Yet another major retailer has an intelligence issue on its hands. eBay, which boasts millions of buyers and sellers on its e-commerce platform, announced Wednesday that it suffered a cyberattack that compromised a database containing encrypted passwords and other data. The company has asked that all users change their passwords, though it insists none of the compromised data was financial, and there is no evidence that PayPal was breached.
From a release: "After conducting extensive tests on its networks, the company said it has no evidence of the compromise resulting in unauthorized activity for eBay users, and no evidence of any unauthorized access to financial or credit card information, which is stored separately in encrypted formats. However, changing passwords is a best practice and will help enhance security for eBay users."

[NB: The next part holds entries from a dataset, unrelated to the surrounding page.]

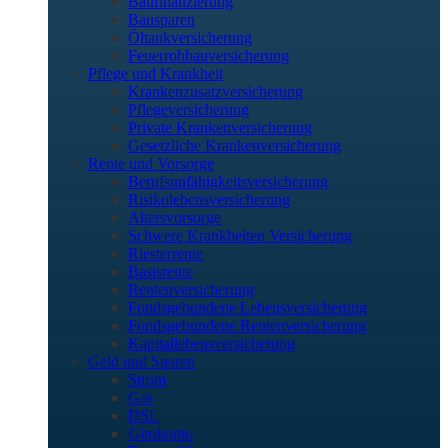
Baufinanzierung
Bausparen
Öltankversicherung
Feuerrohbauversicherung
Pflege und Krankheit
Krankenzusatzversicherung
Pflegeversicherung
Private Krankenversicherung
Gesetzliche Krankenversicherung
Rente und Vorsorge
Berufs­unfähigkeitsversicherung
Risikolebensversicherung
Altersvorsorge
Schwere Krankheiten Versicherung
Riesterrente
Basisrente
Rentenversicherung
Fondsgebundene Lebensversicherung
Fondsgebundene Rentenversicherung
Kapitallebensversicherung
Geld und Sparen
Strom
Gas
DSL
Girokonto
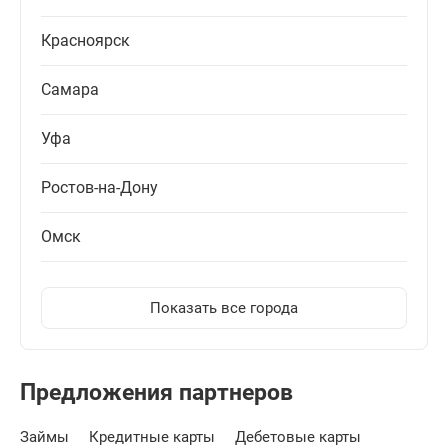
Красноярск
Самара
Уфа
Ростов-на-Дону
Омск
Показать все города
Предложения партнеров
Займы
Кредитные карты
Дебетовые карты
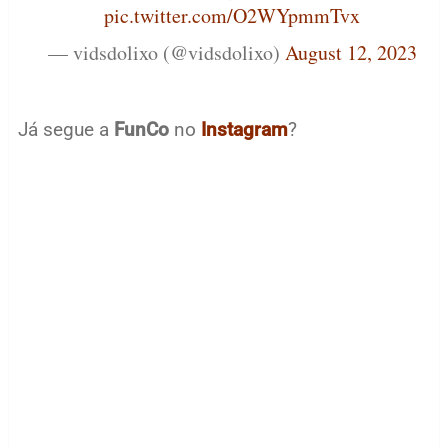
pic.twitter.com/O2WYpmmTvx
— vidsdolixo (@vidsdolixo)
August 12, 2023
Já segue a
FunCo
no
Instagram
?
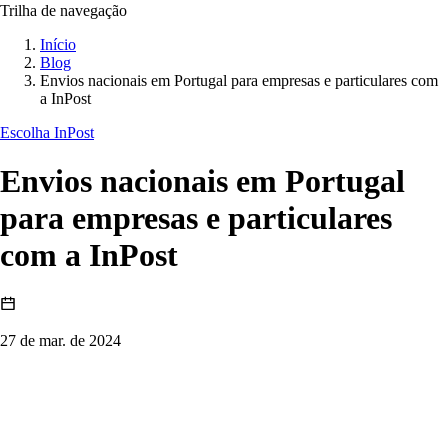
Trilha de navegação
Início
Blog
Envios nacionais em Portugal para empresas e particulares com
a InPost
Escolha InPost
Envios nacionais em Portugal
para empresas e particulares
com a InPost
27 de mar. de 2024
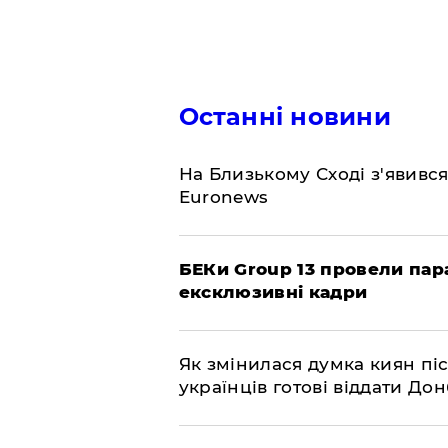
Останні новини
На Близькому Сході з'явивс
Euronews
БЕКи Group 13 провели пар
ексклюзивні кадри
Як змінилася думка киян піс
українців готові віддати До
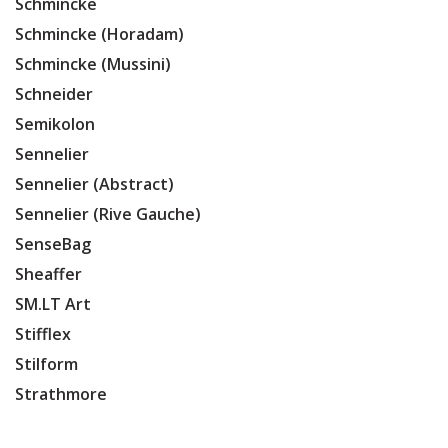
Schmincke
Schmincke (Horadam)
Schmincke (Mussini)
Schneider
Semikolon
Sennelier
Sennelier (Abstract)
Sennelier (Rive Gauche)
SenseBag
Sheaffer
SM.LT Art
Stifflex
Stilform
Strathmore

It's also probably a good idea to change your passwords for other accounts as well – and not to use the same password for everything.
So how did this happen, exactly? eBay says the cyberattackers compromised a few employee log-in credentials, allowing them access to a database that included eBay users' names, encrypted passwords, email addresses, physical addresses, phone numbers and dates of birth. The breach took place between February and early March and was initially detected two weeks ago.
Although the company is adamant that no credit card or financial information was compromised and that it's "aggressively investigating the matter," the news is still discouraging, given that it's the second data breach this year by a huge retailer.
Fortunately, companies are doing something to stop this sort of problem from recurring. A number of U.S. retailers, including Target, JC Penney, Gap and Walgreens have banded together as part of the Retail Cyber Intelligence Sharing Center to share information about cybersecurity threats in the hopes of preventing future data breaches from happening.